PowerShares Emerging Markets Sovereign Debt (ARCA:PCY ) the No. 1 performing fund in its class was up 18.92% this year going into Wednesday and 21.92% in the trailing year. By contrast, the benchmark Barclays U.S. Aggregate Bond Index returned 3.93% and 5.62% in those periods. Morningstar’s emerging markets bond ETF category gained 9.6% and 9.72%. PCY yields 4.75% and charges 0.5% of assets a year as a management fee.
IShares JPMorgan USD Emerging Markets Bond (ARCA:EMB ), the largest of its class, yields 4.38% annually while charging a 0.6% annual expense ratio. It’s rallied 15.37% year to date and 18.53% in the past year.
Market Vectors EM Local Currency Bond ETF (ARCA:EMLC ) returned 12.43% year to date and 9.97% in the past year.

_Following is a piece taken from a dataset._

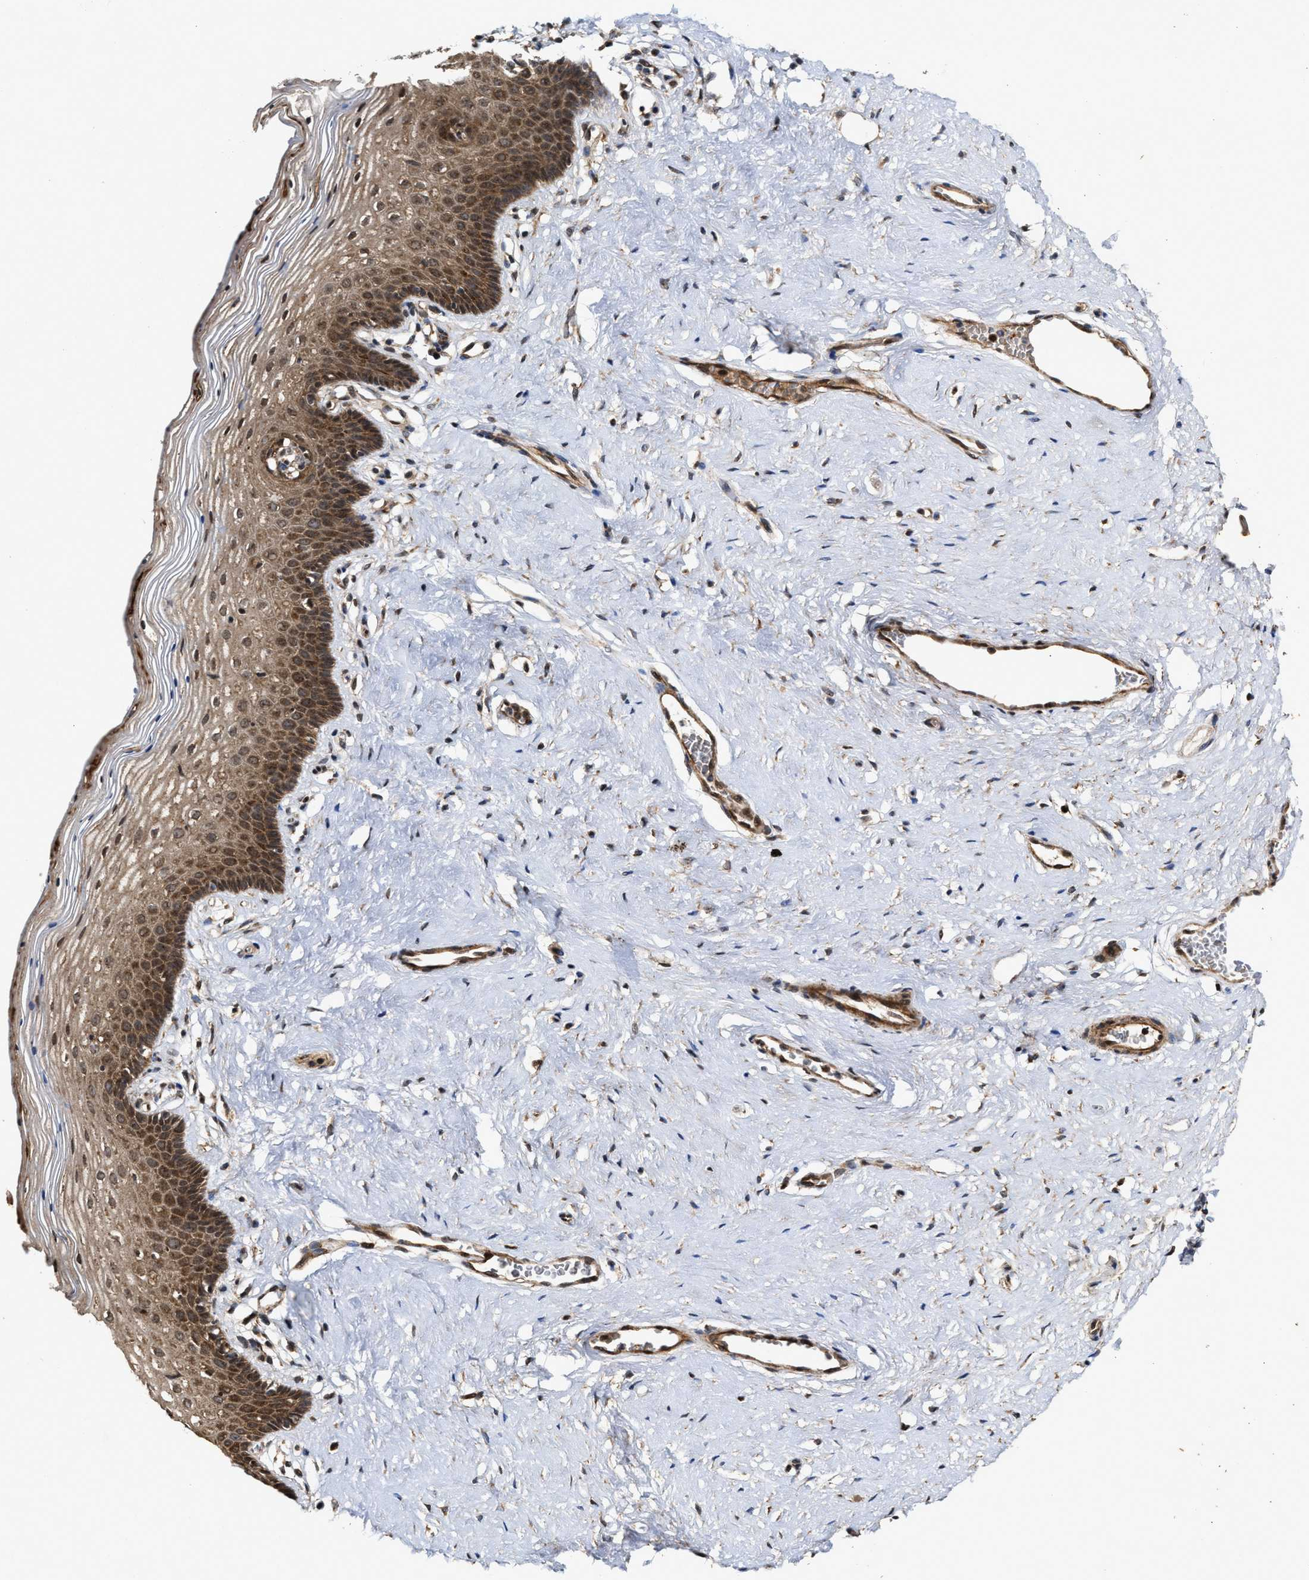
{"staining": {"intensity": "moderate", "quantity": ">75%", "location": "cytoplasmic/membranous"}, "tissue": "vagina", "cell_type": "Squamous epithelial cells", "image_type": "normal", "snomed": [{"axis": "morphology", "description": "Normal tissue, NOS"}, {"axis": "topography", "description": "Vagina"}], "caption": "The image shows a brown stain indicating the presence of a protein in the cytoplasmic/membranous of squamous epithelial cells in vagina. Nuclei are stained in blue.", "gene": "CFLAR", "patient": {"sex": "female", "age": 32}}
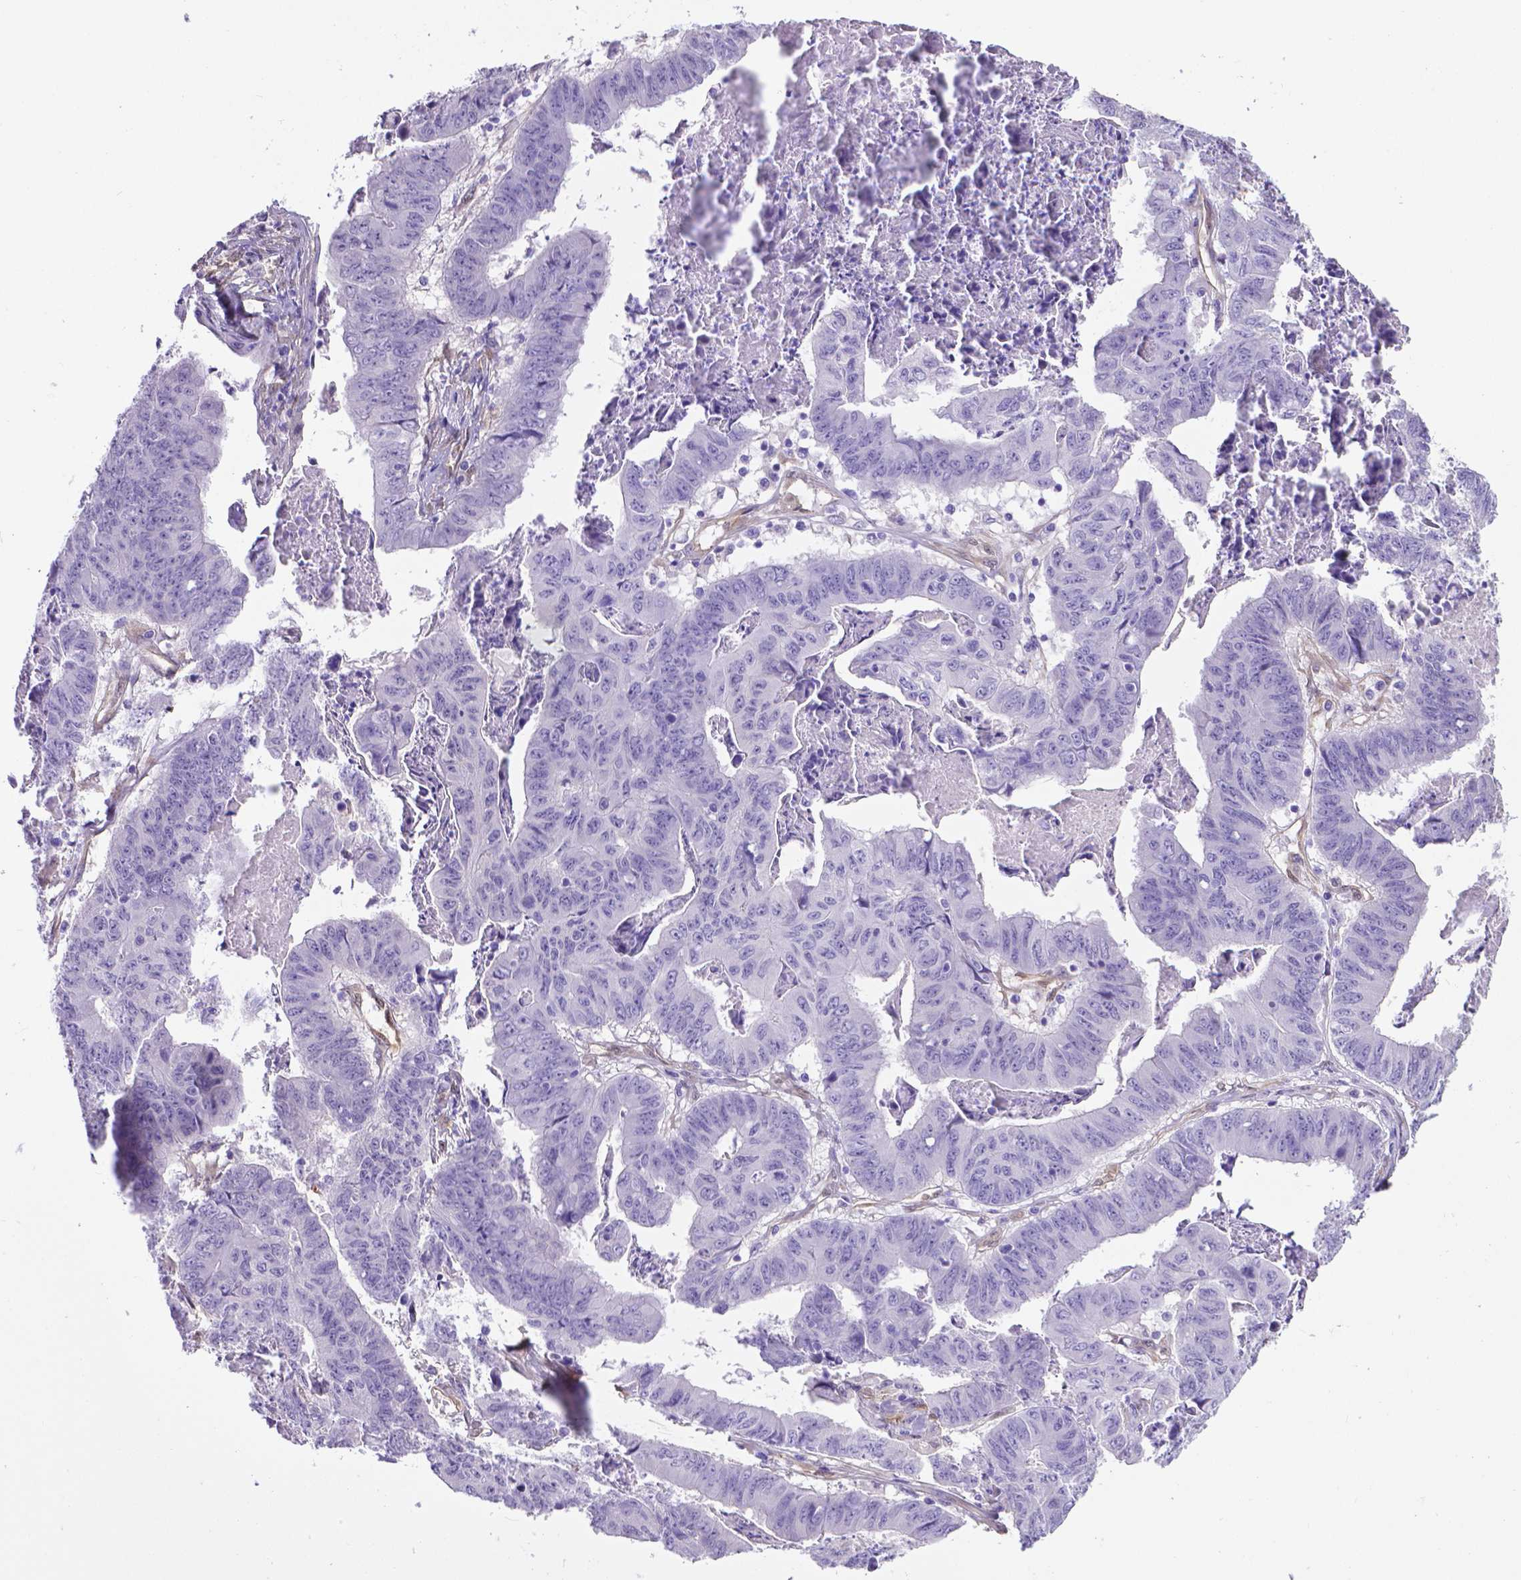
{"staining": {"intensity": "negative", "quantity": "none", "location": "none"}, "tissue": "stomach cancer", "cell_type": "Tumor cells", "image_type": "cancer", "snomed": [{"axis": "morphology", "description": "Adenocarcinoma, NOS"}, {"axis": "topography", "description": "Stomach, lower"}], "caption": "Image shows no protein expression in tumor cells of adenocarcinoma (stomach) tissue.", "gene": "CLIC4", "patient": {"sex": "male", "age": 77}}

It yields 4.38% and carries an expense ratio of 0.47%.
Coincidentally, both Ned Davis Research and TCW released reports Tuesday recommending emerging market bonds. Here are five bullish reasons to invest in these ETFs:
1. If global growth picks up next year, then emerging market currencies will rally against the dollar, benefiting dollar-denominated bonds, wrote Neil Leeson, ETF Strategist at Ned Davis.
2. Emerging market bonds offer yields that are 475 basis points (4.75%) on average over U.S. Treasuries yields and diversify risk and sources of yield. Based on returns and volatility over the last decade, allocating 19% of a global fixed-income portfolio to emerging market local currency bonds would have improved annual average returns by 200 basis points (2%), while reducing portfolio volatility by 100 basis points (1%), TCW wrote.
3. Most of the underlying bonds are investment-grade quality.
4. Emerging market countries have greater prospects for economic growth, smaller deficits and lower government debt burden than many developed market countries. Heavy debt loads will stunt growth as indebted countries pay back loans and cut spending.
EM local markets offer positive real interest rates reflecting market-driven supply and demand for funding, TCW wrote. In contrast, financial repression through aggressive quantitative easing has resulted in negative real rates of return in the developed world.
5. Quantitative easing programs in developed markets will likely devalue their currencies.
Expansionary monetary policy in developed markets tends to boost commodity prices and hence has a positive spillover to emerging market trade balances, TCW wrote. There are already incipient signs of stabilization in global manufacturing activity, which historically has triggered outperformance of emerging markets as an asset class, in particular local currency bonds.